Алексей лежал и мучился тем, что полностью, напрочь утратил аппетит к Алене как к женщине: и боялся и не хотел ее. Теперь его черед задать ей ее же вопрос: «Как же мы будем жить?» Но он не мог, не в силах был сделать это.
День походил на другой: Галочка, просыпаясь, рвалась к нему. Алена, сколько могла, удерживала ее, щадя скверный сон Алексея, а там и отпускала.
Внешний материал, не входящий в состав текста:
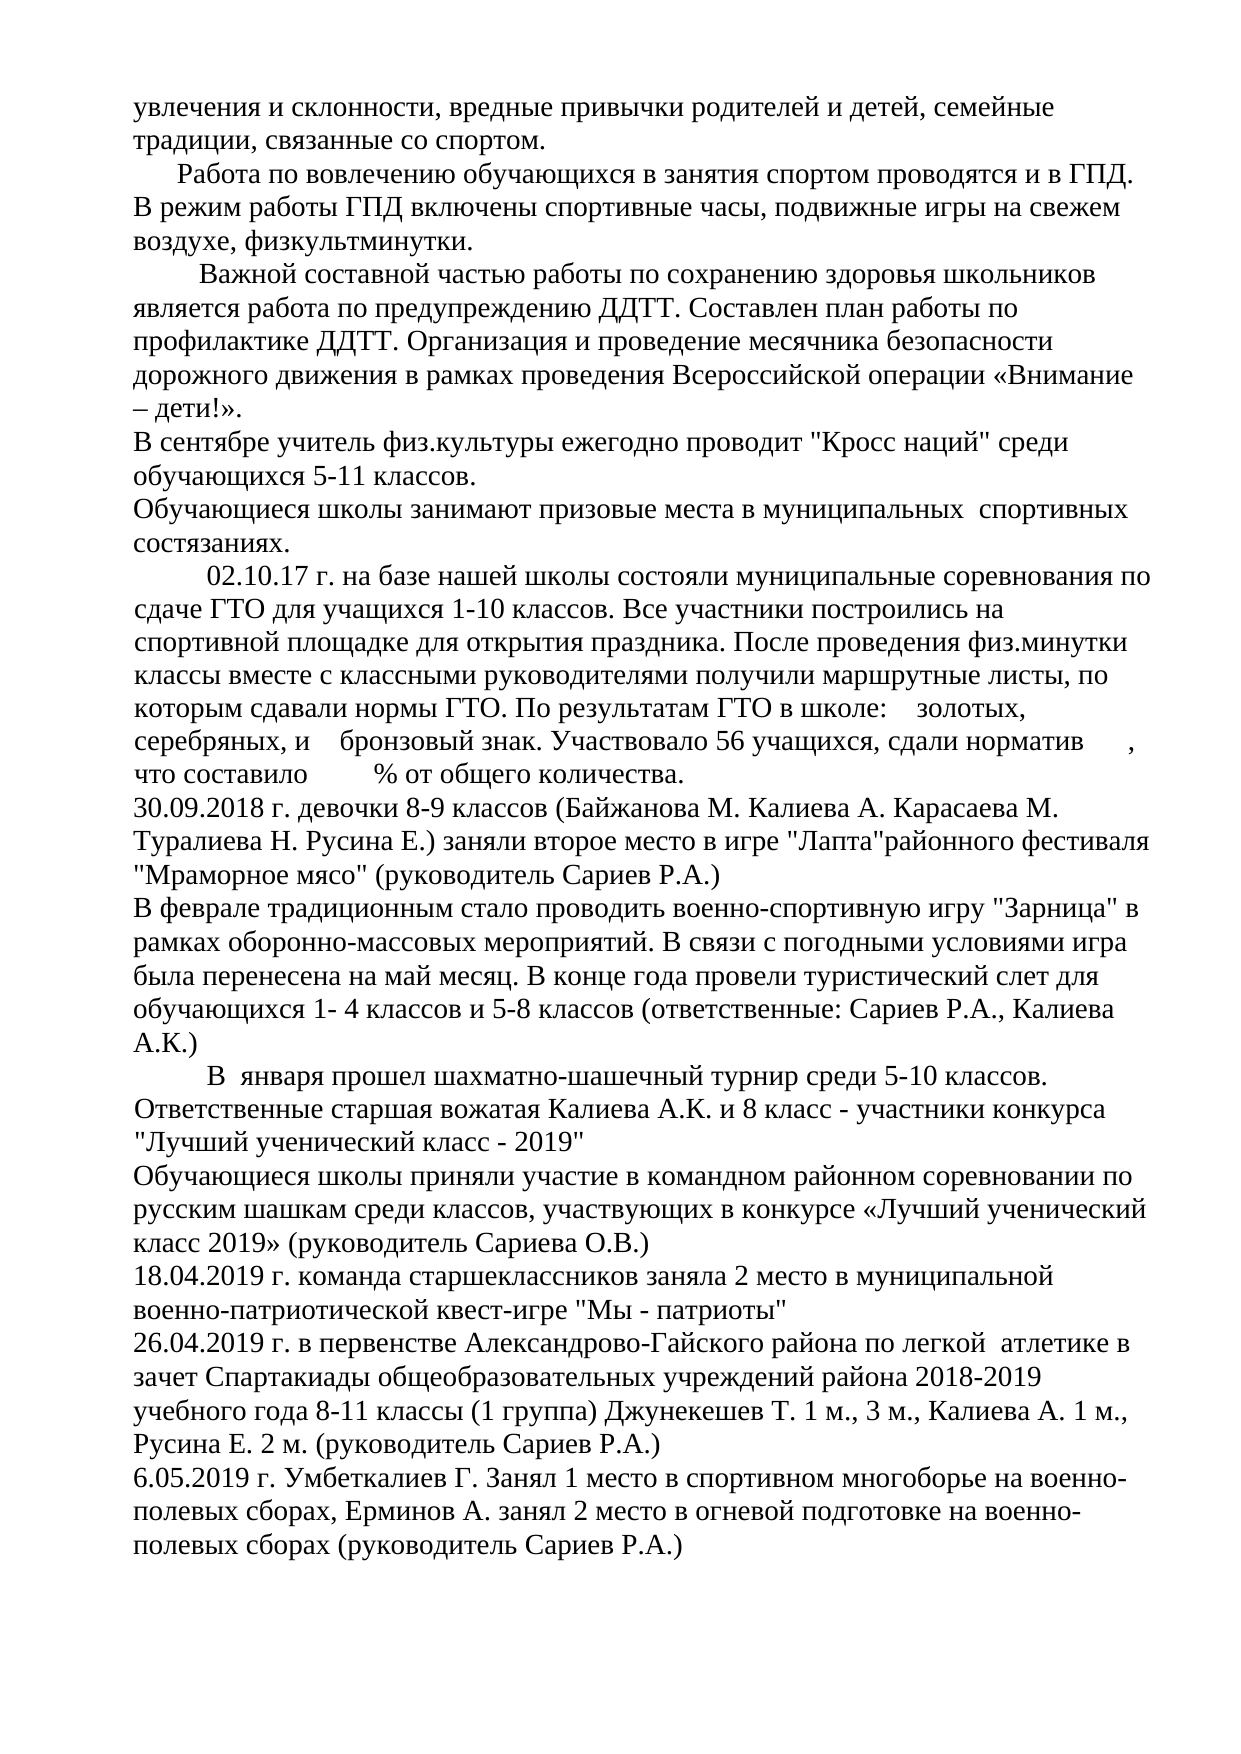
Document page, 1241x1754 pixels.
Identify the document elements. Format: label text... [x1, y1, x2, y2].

Приходилось подыматься и занимать резвого младенца, требовавшего, чтобы его подбрасывали к потолку, качали на ноге, таскали на шее, пели, рисовали, танцевали.
При всех бытовых трудностях, невозможности работать, неспанье Галочка не только не казалась обузой, но, пожалуй, и была тем единственным, что примиряло Алексея с новым и необычным положением. Даже сходство с Борисом не вызывало к ней ничего враждебного. Слыша, как пробуждается и захлестывает его отцовское чувство, Алексей испытывал одно стремление: защитить беспомощное и безгрешное существо. Он гулял с ней, помогал Алене ее купать, бегал за детскими продуктами. И Галочка быстро привыкла к нему, стала называть его «папа», «папка», преследовала как хвостик. А он холодел от ужаса, видя, сколько острых углов у мебели, пуще Алены страшился, что Галочка упадет, ударится.
Зашедший к нему Тимохин и тот растрогался:
— А я и не знал, какая у тебя пчелка завелась!
Алексей ни о чем не расспрашивал Алену, не желая ее обидеть. Но жили они как брат и сестра: вечерами расходились — до следующего утра.